Ajuda aos estudantes sírios Concluída aquela missão em fevereiro de 2013, uma nova causa suscitou de imediato a entrega de Sampaio. Com o arrastamento da guerra civil na Síria – e ainda antes da agudização da crise dos refugiados –, muitos estudantes universitários daquele país viram os cursos abrutamente interrompidos pelo encerramento (ou mesmo pela destruição pura e simples) das faculdades que frequentavam, ao passo que os alunos que concluíram o ensino secundário se viram privados de prosseguir estudos superiores.
Foi para dar uma mão a estes jovens que lançou a Plataforma Global de Assistência Académica de Emergência a Estudantes Sírios, que desde o ano letivo de 2013-2014 tem atribuído bolsas de estudo de emergência, permitindo-lhes frequentar cursos superiores em países tão distantes como Portugal ou a Lituânia. A plataforma tem o apoio do secretariado da União para o Mediterrâneo, da Liga Árabe, do Conselho da Europa, do Instituto Internacional de Educação, de um consórcio de universidades e escolas superiores, além de governos, fundações, empresas e personalidades a título individual.
Nos anúncios que a plataforma faz circular entre os potenciais candidatos nos campos de refugiados sírios no Líbano, Turquia e Iraque, há uma frase que faz a diferença e dá, logo ali, uma mensagem de libertação: “Encorajamos vivamente as estudantes do sexo feminino com as qualificações necessárias a apresentarem a sua candidatura.”

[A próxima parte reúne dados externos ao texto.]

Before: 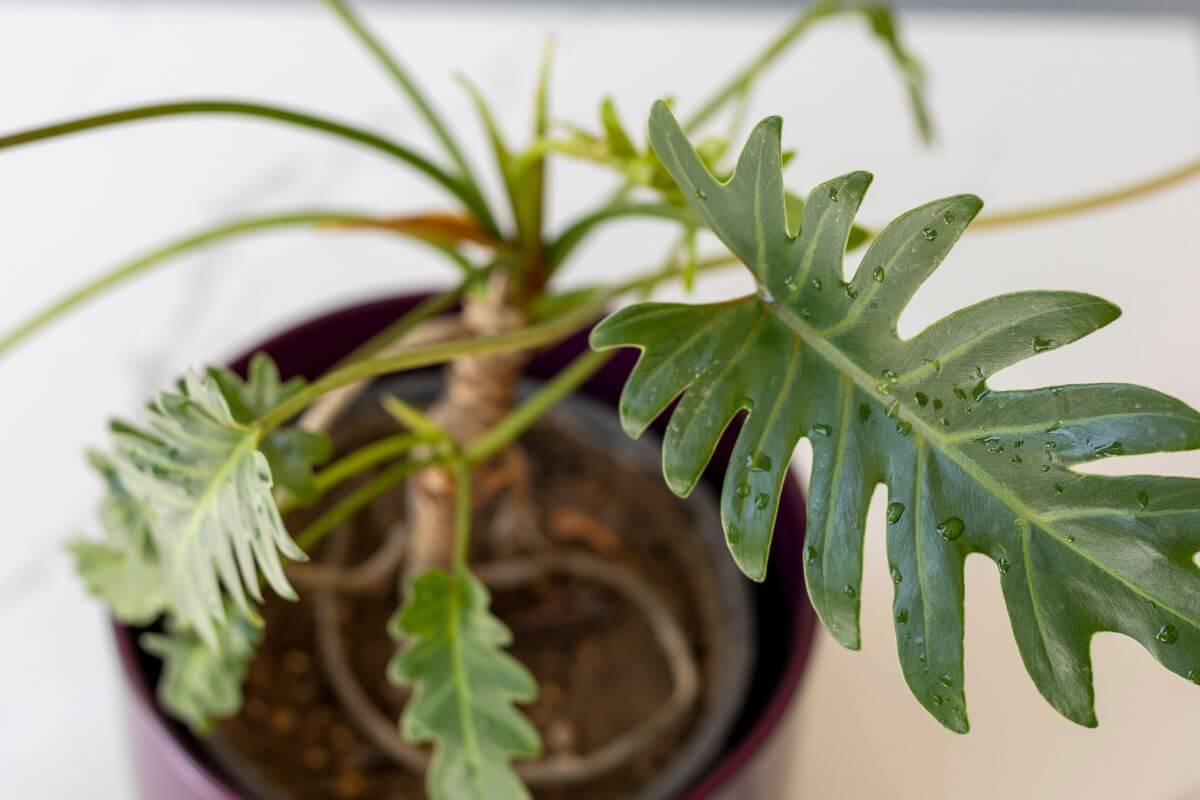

Em 2016 envolveu-se na campanha para eleger António Guterres como secretário-geral da ONU. O seu frágil estado de saúde levou-o a ser internado em outubro, o que se repetiria em 2017. Neste ano foi lançado o segundo volume da sua biografia, onde explicava a queda do governo Santana Lopes (2004). Sem responder às críticas do ex-primeiro-ministro, declarou ser pessoa “de boa fé” e não estar arrependido. Em julho, no Conselho de Estado, deixou um alertou sobre o estado do SNS.
Nestes quatro últimos anos de vida, a cruzada de Sampaio foi a do apoio aos refugiados. Ele que foi um dos impulsionadores da Plataforma Global para os Estudantes Sírios, bateu-se ainda em agosto deste ano para que os financiadores da plataforma reforçassem de emergência o envelope das bolsas de estudo para apoiar jovens afegãs. E foi por esta luta que foi homenageado, em 2018, pelo Presidente Marcelo Rebelo de Sousa, que o condecorou com o Grande Colar da Ordem do Infante D. Henrique. Um ano depois, em 2019, o PS assinalava os seus 80 anos também com uma festa que o emocionou.
Instalado na Casa do Regalo após deixar Belém, em 2006, Sampaio lançou-se numa cruzada como enviado do secretário-geral da ONU para a luta contra a tuberculose. Ban Ki-moon, sucessor de Kofi Annan à frente da ONU, nomeou Jorge Sampaio, em 2007, Alto Representante para a Aliança das Civilizações. Sampaio entregou-se, em 2013, a nova causa, apoiando estudantes sírios, impedidos pela guerra de frequentarem cursos superiores, com bolsas de estudo de emergência.